What have we learnt from carbon and water flux measurements following the recent mountain pine beetle epidemic in British Columbia?

The recent mountain pine beetle (Dendroctonus ponderosae) (MPB) outbreak in British Columbia (BC), which started in the late 1990's, caused the loss of approximately 710 million m³ of commercial timber in an area of about 18.1 million hectares.

Tree mortality due to MPB infestation is expected to significantly impact carbon (C) and water balances of forests. We made eddy-covariance (EC) measurements of CO₂ and water vapor fluxes over the past seven years in two unharvested stands in the BC interior, which were attacked by the beetle in 2003 (MPB-03) and 2006 (MPB-06), respectively. MPB-03 was an open-canopy lodgepole pine (Pinus contorta var. latifolia) stand with considerable secondary structure (trees and understory not killed by the beetle), whereas MPB-06 was a pure lodgepole pine stand with little secondary structure. Following the attack, these stands became annual C sources, i.e., the decrease in gross ecosystem photosynthesis (GEP) exceeded the decrease in ecosystem respiration (R_e). One year after the attack, in 2007, MPB-06 was a C source with an annual net ecosystem productivity (NEP) of -81 g C m^-2 yr^-1, resulting from a GEP of 440 g C m^-2 yr^-1 and an R_e of 521 g C m^-2 yr^-1. Four years after the attack, MPB-03 was still a C source with an NEP of -55 g C m^-2 yr^-1 (GEP = 430 g C m^-2 yr^-1 and R_e = 485 g C m^-2 yr^-1). The two stands, however, recovered faster than expected with MPB-06 and MPB-03 becoming C neutral 3 and 6 years, respectively, after attack due to increasing uptake of CO₂ by the remaining living trees and understory. Since then the two stands have been relatively weak C sinks with NEP values in 2012 (six and nine years after attack at MPB-06 and MPB-03) of 38 and 36 g C m^-2 yr^-1, respectively. Recovery was found to be much slower following clearcut harvesting with EC measurements in a clearcut in the same area indicating that it remained a growing season C source 10 years after harvesting.
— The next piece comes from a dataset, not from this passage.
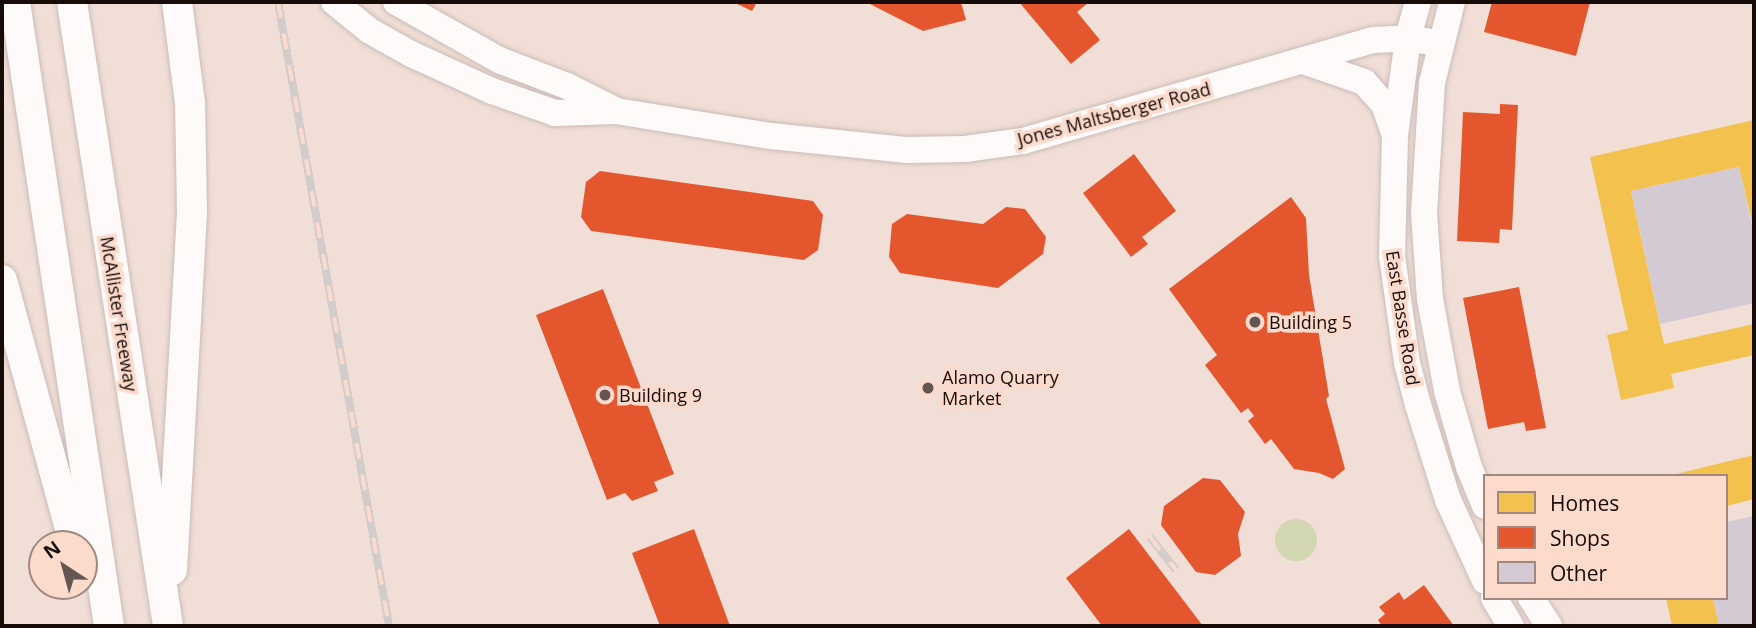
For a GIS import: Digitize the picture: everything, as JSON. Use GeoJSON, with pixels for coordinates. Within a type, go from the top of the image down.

Surprisingly, evapotranspiration (ET) in both unharvested stands changed little since the MPB attack with an annual average ET over the six years of 234 mm at MPB-06 and 284 mm at MPB-03. This indicates the important compensating effects of transpiration by the developing secondary structure and evaporation from the soil surface.

To study the effects of partial harvesting (the removal of all dead lodgepole pine trees), EC measurements were made between the fall of 2009 and 2013 in a mixed conifer stand that was attacked in 2005-06 and partially harvested in February and March 2009 (MPB-09). In the first three years after harvesting, this stand was an annual C source, but it has been steadily recovering and the C source weakened from an NEP of -121 g C m^-2 yr^-1 in the first year to an NEP of -52 g C m^-2 yr^-1 in the third year after harvesting. During the growing season of 2010, these measurements were supplemented with EC measurements in a nearby clearcut. This allowed the direct comparison of the effects of partial and clearcut harvesting on the C balance. MPB-09 was a small growing season C sink in 2010 (NEP = 9 g C m^-2), due to CO₂ uptake by the remaining trees and understory vegetation, whereas the clearcut remained a large C source (NEP = -103 g C m^-2). To fully investigate the effects of such management strategies on C and water balances following insect outbreaks, we are currently modifying the process-based model (3-PG), and evaluating the model using our flux measurements. In the model we will also consider changes in heterotrophic respiration due to decomposition of increasing numbers of fallen dead trees at the unharvested sites as well as wind throw at MPB-09.